**Instructions:**
**A)** Answer each question from the curatorial projects text, one line per answer, marked to match.
(i) In which museum are Sally Wills's creative writing workshops held?
(ii) What is the title of the publication Ella Williamson made with Fin Blue and Alby D'Rozario-Gray?
(iii) Whose work is shown in Vica Gábor's exhibition Visceral Matter?
**B)** Write what comes next in the curatorial projects text, picking up after its final sentence.

**Selected passage:**
■ ■ ■ ■ ■
Students on the MLitt Curatorial Practice course present the outcomes of a number of exhibitions, performances, publication launches, screenings and workshops.  Artist and cultural practitioner Abie Bermuda Soroño’s work is informed by her multifaceted identity as a woman, part of Soron, the LGBTQIAP+ community, a person of colour from the global south, and a native of a formerly colonised country. This perspective strongly drives her focus on issues of technology and its impact on the creative industries.  Soroño’s intends to reshape Al technologies as tools for liberation, ensuring they represent and serve a broader spectrum of humanity, and aims to create collaborative models that empower marginalised groups, shaping an equitable future for artificial intelligence in the creative industries.   

 

Ella Williamson’s practice explores themes of Decoloniality, often through parody, utilising print mediums and publication formats. Her work dissects colonial paradigms, centring black experience whilst radically dreaming of alternatives.  Through collaborative efforts with artists Fin Blue and Alby D’Rozario-Gray, and as a response to the constraints Williamson has experienced as a non-white, non-male artist, the publication ‘Boy Art’ aims to disrupt existing paradigms and inspire future generations to reevaluate the role of identity in art. 

 

Sally Wills current research for her MLitt Curatorial Practice project Nothing to Write Home About reflects on what it means to belong amidst a housing crisis.  A week-by-week series of creative writing workshops, delving into themes of ‘home’ and memory, hosted in The Tenement House Museum, offer a unique opportunity to interact with the museum’s collection and archive, retelling history through personal narratives. When ‘home’ is precarious and uncertain, Wills emphasises the importance of community engagement and use of local amenities in redefining what ‘home’ means beyond its physicality.

 

Samah Ayesha’s curatorial project called My Name, Not Yours (MNNY) is a one-of-a-kind art publication featuring the works of fourteen transnational Muslim artists, writers and a scholar from the UK, India, and Kashmir, looking into themes of activism, faith and creative practice. MNNY is the exploration of themes including identity, belonging, and cross-border solidarity, and a challenge to Western norms of identity and representation.  

 

Vica Gábor’s Visceral Matter is a solo contemporary jewellery exhibition showcasing the work of Alejandro Ruiz. This experimental exhibition aims to engage the audience using non-typical curatorial tools in the cultural space; wearing the displayed pieces, using interaction cards to expand on the conceptual grounding of the work, and hosting a communal meal over which to encourage conversation and discussion, transforming visitors from passive viewers to active participants. The research work behind this exhibition focuses on tools that can surprise the audience, reduce the distance between the artwork and the viewer, creating a new experience and exploring how to provide information about the work in a more playful, experimental way.
■ ■ ■ ■ ■
**Supplied information:**
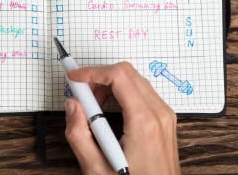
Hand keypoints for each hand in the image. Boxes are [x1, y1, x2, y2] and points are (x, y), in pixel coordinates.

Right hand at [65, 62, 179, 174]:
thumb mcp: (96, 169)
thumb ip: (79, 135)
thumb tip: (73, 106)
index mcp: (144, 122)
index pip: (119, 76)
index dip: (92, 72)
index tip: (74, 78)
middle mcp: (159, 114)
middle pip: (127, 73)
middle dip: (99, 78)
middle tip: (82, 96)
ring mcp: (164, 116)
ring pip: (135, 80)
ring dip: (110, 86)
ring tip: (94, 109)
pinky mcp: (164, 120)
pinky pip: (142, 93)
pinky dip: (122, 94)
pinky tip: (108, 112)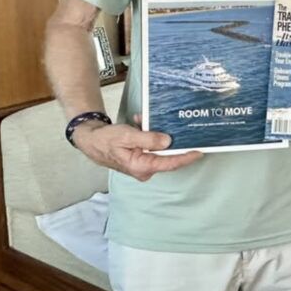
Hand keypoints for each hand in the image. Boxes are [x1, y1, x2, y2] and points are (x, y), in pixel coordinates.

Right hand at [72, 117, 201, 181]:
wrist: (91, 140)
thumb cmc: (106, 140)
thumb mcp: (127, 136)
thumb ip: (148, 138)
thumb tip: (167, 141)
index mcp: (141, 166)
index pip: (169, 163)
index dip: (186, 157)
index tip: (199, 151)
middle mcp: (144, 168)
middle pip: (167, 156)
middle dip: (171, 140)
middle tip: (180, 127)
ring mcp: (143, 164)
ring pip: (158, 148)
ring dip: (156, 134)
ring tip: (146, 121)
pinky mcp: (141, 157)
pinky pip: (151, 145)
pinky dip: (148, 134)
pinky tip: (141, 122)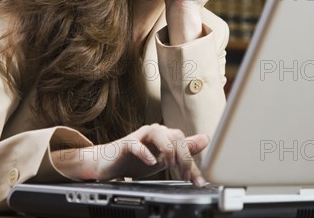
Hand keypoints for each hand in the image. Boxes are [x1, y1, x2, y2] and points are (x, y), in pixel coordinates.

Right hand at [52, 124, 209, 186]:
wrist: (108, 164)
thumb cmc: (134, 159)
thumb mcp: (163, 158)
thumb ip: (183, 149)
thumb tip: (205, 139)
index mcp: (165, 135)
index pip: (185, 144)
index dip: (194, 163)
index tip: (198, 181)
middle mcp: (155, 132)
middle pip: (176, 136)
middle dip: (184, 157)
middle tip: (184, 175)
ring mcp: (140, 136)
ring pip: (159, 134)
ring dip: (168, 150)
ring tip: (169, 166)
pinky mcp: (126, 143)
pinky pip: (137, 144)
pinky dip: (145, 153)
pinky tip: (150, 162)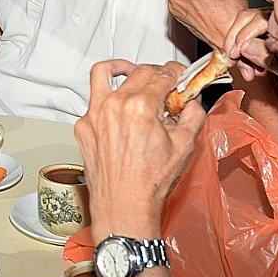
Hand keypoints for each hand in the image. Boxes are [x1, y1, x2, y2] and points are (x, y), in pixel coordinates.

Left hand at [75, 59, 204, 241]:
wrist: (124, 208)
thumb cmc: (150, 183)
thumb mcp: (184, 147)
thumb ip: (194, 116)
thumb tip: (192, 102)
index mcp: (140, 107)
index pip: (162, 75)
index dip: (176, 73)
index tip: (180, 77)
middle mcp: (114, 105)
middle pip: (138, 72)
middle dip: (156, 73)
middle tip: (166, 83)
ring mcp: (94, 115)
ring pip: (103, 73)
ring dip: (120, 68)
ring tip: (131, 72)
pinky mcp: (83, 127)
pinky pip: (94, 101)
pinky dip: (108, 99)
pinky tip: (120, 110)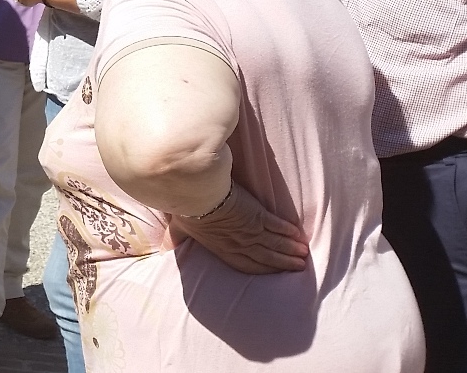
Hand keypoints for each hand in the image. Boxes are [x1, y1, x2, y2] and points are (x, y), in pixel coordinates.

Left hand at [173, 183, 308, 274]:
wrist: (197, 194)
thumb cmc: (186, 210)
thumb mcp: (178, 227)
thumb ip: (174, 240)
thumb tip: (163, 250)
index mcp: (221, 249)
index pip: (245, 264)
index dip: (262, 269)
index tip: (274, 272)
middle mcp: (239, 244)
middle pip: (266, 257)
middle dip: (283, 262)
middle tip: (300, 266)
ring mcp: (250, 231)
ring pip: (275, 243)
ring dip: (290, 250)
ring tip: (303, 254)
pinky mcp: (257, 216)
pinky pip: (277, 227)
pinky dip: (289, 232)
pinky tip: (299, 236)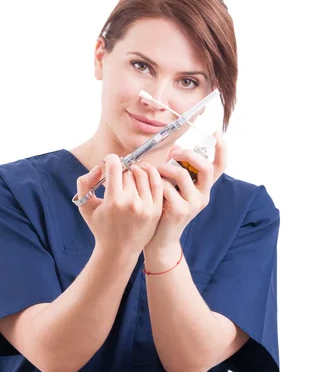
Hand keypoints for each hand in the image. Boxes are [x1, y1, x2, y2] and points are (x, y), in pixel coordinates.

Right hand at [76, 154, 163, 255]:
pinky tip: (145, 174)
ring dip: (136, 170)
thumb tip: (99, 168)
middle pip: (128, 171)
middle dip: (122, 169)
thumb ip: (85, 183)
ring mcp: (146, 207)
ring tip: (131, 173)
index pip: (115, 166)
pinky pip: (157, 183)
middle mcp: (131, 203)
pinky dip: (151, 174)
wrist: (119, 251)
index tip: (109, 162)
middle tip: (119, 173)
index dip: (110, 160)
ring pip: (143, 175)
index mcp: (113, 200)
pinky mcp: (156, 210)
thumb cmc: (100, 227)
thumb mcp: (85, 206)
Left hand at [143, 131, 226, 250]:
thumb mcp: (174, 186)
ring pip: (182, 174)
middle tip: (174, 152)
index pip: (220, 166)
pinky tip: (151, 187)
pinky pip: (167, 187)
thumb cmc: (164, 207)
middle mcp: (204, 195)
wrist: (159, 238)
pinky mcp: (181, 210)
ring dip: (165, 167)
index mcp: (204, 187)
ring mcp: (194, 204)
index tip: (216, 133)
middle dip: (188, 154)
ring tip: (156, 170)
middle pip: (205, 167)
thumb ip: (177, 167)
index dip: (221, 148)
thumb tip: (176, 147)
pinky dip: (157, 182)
■ ■ ■ ■ ■
**Exercise answers:**
**A)**
(i) The Tenement House Museum
(ii) 'Boy Art'
(iii) Alejandro Ruiz

**B)**
Students from MLitt Art Writing study and practice expanded forms of critical and theoretical writing, examining the relationship between writing and artistic practice.  Glaswegian artist and writer Hayley Jane Dawson’s work currently explores the histories and lives of the working-class in Scotland, particularly Glasgow. Recent projects have focused on Scots dialect as well as questioning whose voices are heard and referenced within academia and other public spaces.   Working mainly in print and ceramics, they have produced a series of collage works and glazed stoneware pieces.  Yuxin Wu is a writer and graphic designer, dedicated to exploring and reinventing the narrative techniques of fairy tales and folklore.  Wu has produced two publications.  When I Leave is a collection of folk and fairy tales based on rural legends and inspired by her grandmother’s oral stories about family history, and The Story of Quiet Prince which draws on elements common to traditional and classic fairy tale structures.   

 

Amanda-Jane (A-J) Reynolds collection [synonym] holds the completed writings from the past half-a-dozen sessions facilitated through Reynold’s and Eliza Coulson’s collective Gallery Bagging.   The collection has been edited and includes illustrations and graphics created by Reynolds during the sessions.  As a writer, researcher and visual artist Leah Sinforiani is interested in exploring the intergalactic motorways that intersect class, gender, and wired histories in a time of inclining poverty in Glasgow.   They have produced three works; The Big Red Cat Map, an interactive poetry map created as a spin-off of a publication called BIG RED CAT ZINE, How to Look After the Bugs in Your Bed; a poetry performance piece which debuted at Art Writings’ Soft Shell Event, and a novella, This is a Grand Space Tale, a burlesque of the sci-fi genre, set in Glasgow and told through the voice of a bitter, unnamed narrator.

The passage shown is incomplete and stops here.